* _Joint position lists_
+ + + + + + +

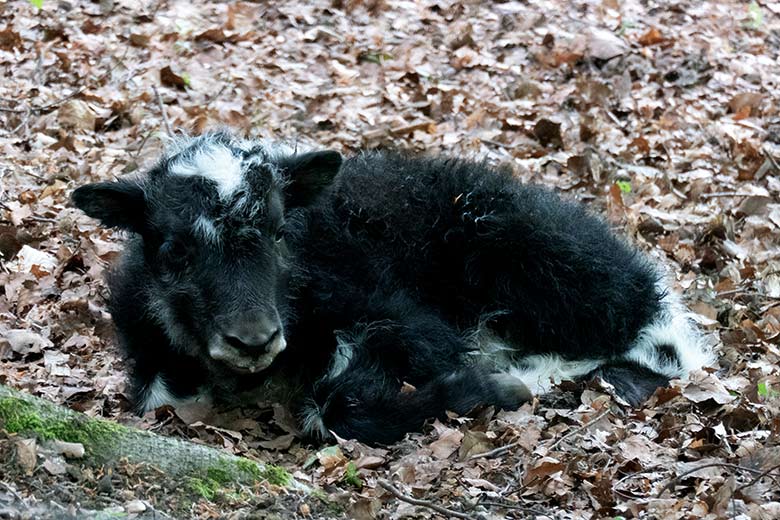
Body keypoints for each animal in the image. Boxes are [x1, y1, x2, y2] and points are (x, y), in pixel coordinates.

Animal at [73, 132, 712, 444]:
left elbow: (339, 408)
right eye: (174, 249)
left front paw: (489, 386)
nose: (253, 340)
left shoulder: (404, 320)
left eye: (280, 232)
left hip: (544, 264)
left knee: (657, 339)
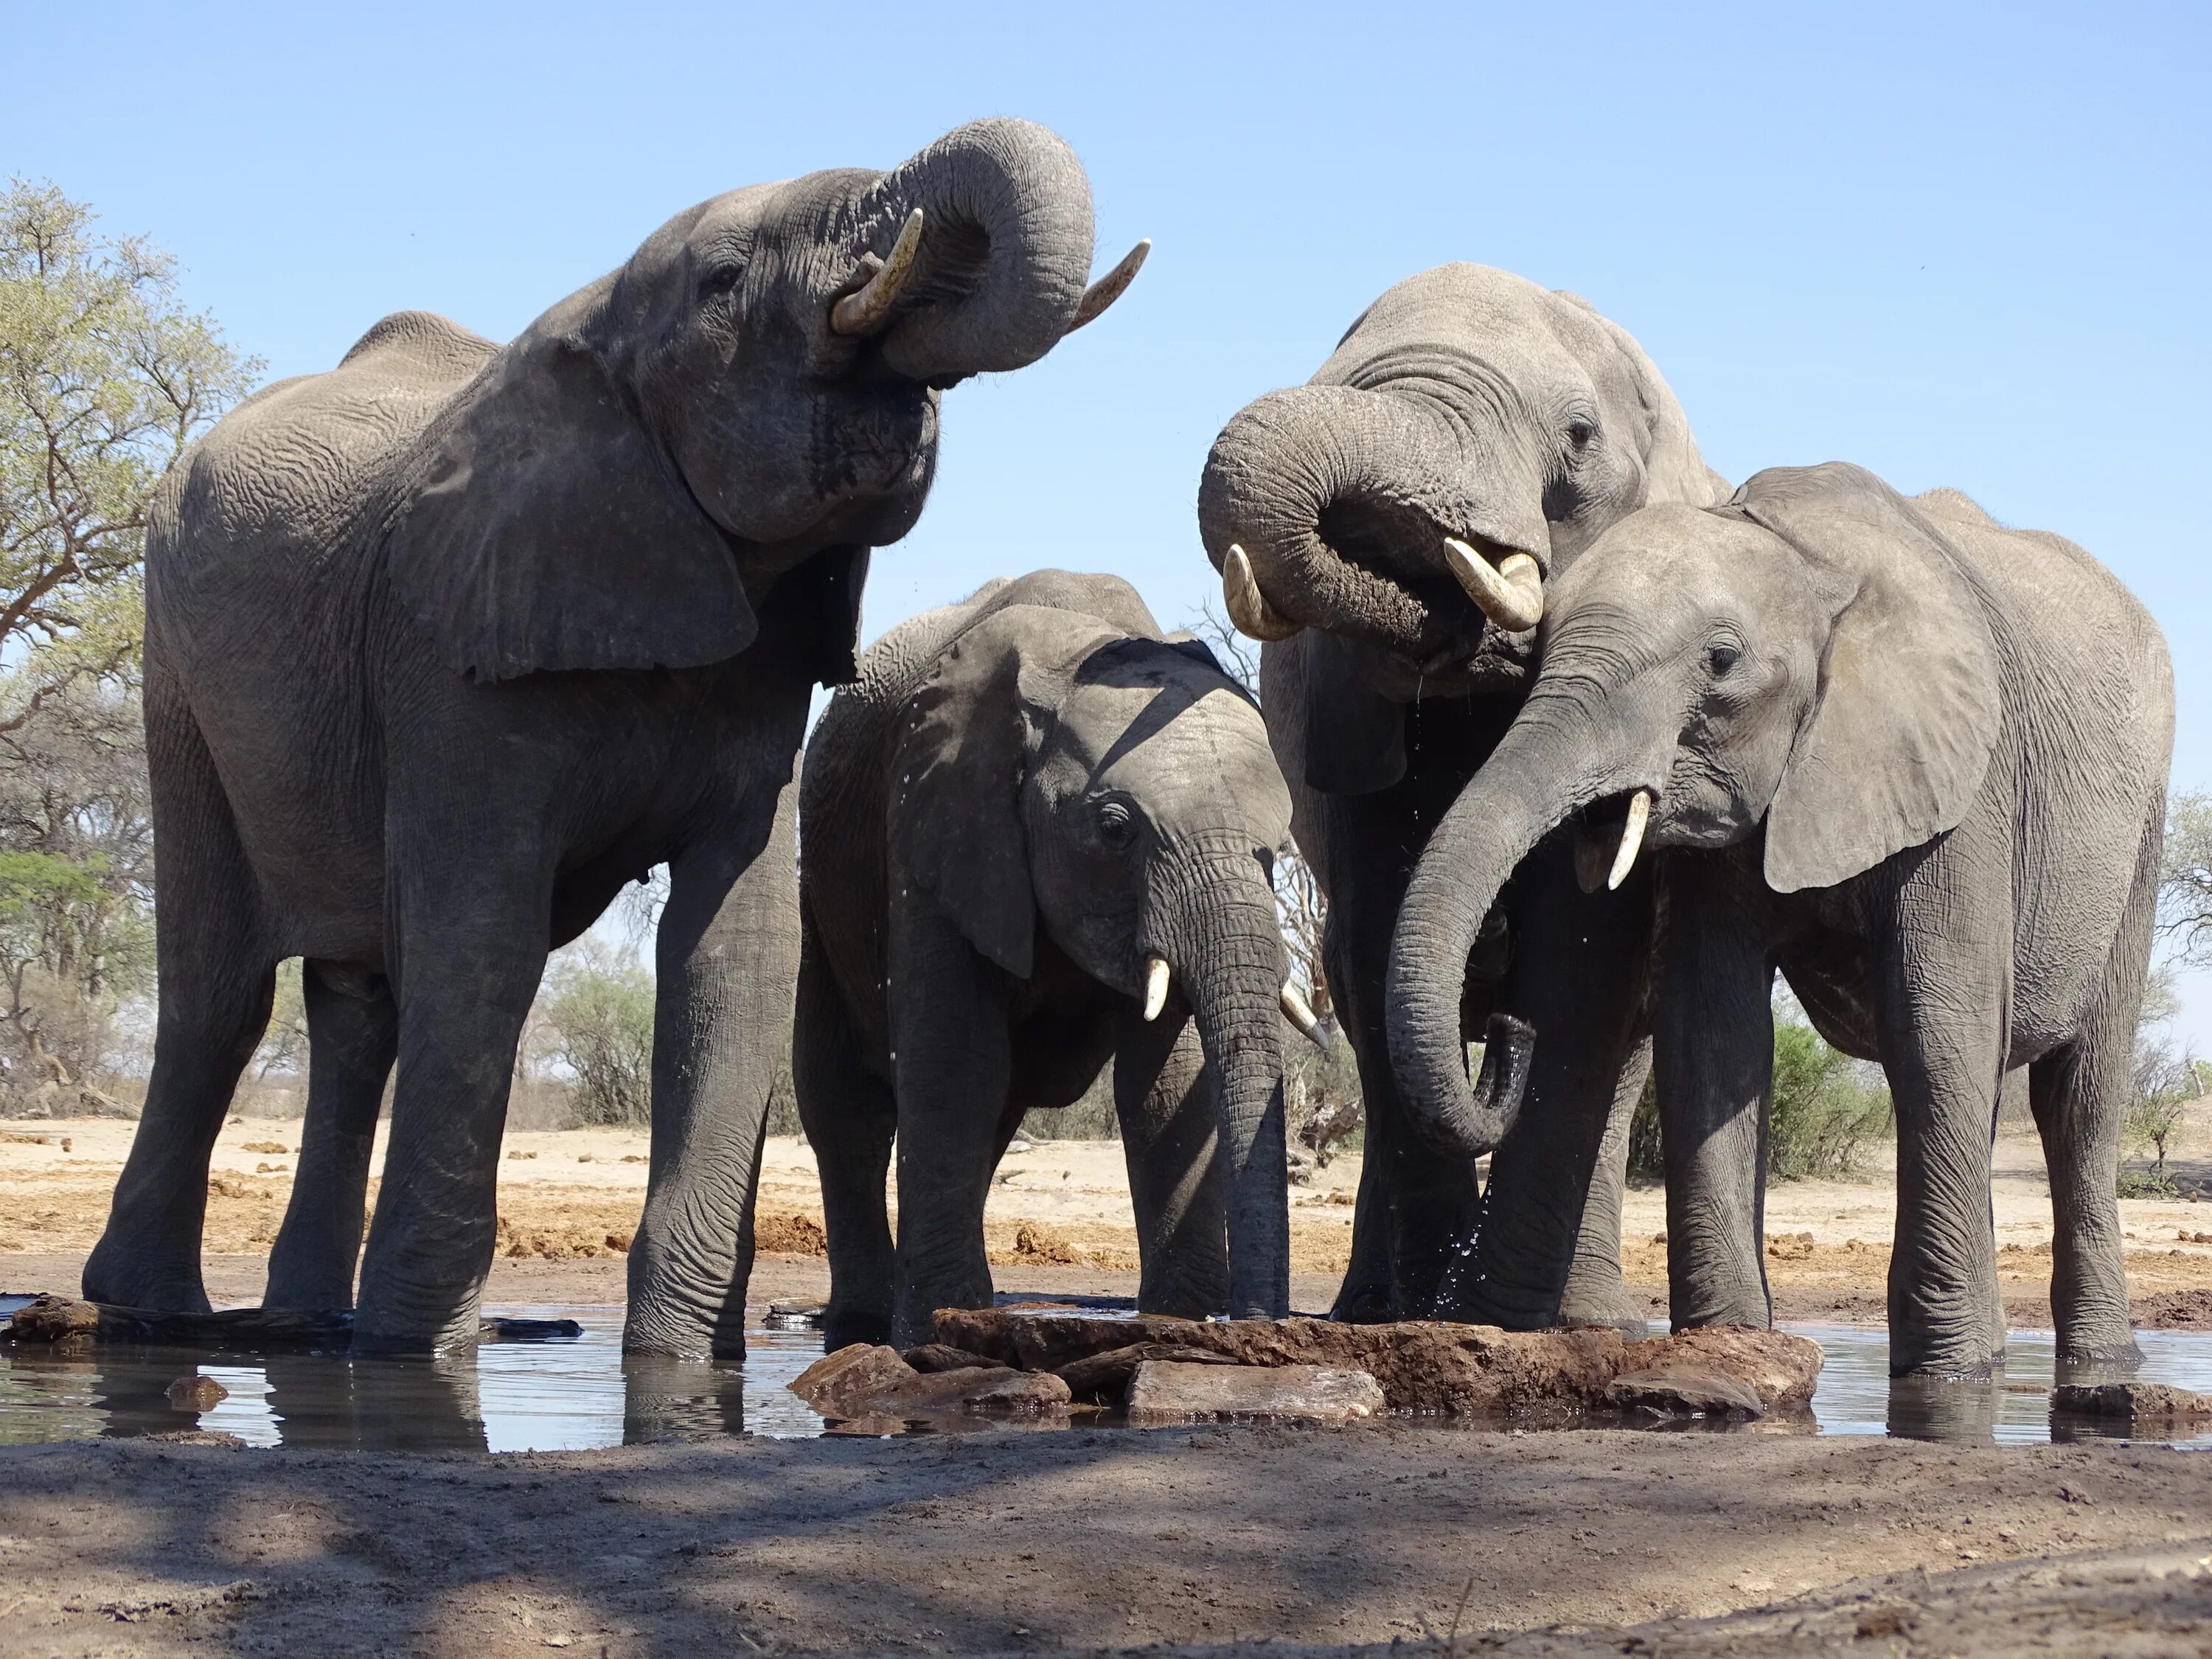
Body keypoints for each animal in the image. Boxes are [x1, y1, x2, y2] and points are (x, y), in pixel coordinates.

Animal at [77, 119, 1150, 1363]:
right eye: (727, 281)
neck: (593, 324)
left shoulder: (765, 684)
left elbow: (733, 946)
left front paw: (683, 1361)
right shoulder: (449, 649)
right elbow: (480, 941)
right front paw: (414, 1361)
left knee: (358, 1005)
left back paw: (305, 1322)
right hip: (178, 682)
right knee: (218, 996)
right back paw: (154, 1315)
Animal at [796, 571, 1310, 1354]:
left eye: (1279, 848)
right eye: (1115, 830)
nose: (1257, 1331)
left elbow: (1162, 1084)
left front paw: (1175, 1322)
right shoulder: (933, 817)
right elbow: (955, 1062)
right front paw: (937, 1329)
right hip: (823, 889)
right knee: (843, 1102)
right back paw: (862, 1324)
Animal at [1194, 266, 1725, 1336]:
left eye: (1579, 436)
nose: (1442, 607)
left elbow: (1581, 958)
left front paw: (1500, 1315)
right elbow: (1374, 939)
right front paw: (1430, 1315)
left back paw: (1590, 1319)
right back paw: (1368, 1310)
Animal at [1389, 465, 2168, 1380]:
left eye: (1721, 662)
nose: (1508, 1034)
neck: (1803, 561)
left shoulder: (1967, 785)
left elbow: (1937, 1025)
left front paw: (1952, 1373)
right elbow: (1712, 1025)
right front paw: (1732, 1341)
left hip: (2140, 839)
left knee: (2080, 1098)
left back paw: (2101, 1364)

+ + + + + + +

* _Prompt_
Filter the entries above and return only the lines holding "shoulder".

* _Answer to this problem_
left shoulder: (404, 320)
left shoulder: (765, 684)
right shoulder: (449, 649)
right shoulder: (933, 817)
left shoulder: (1967, 785)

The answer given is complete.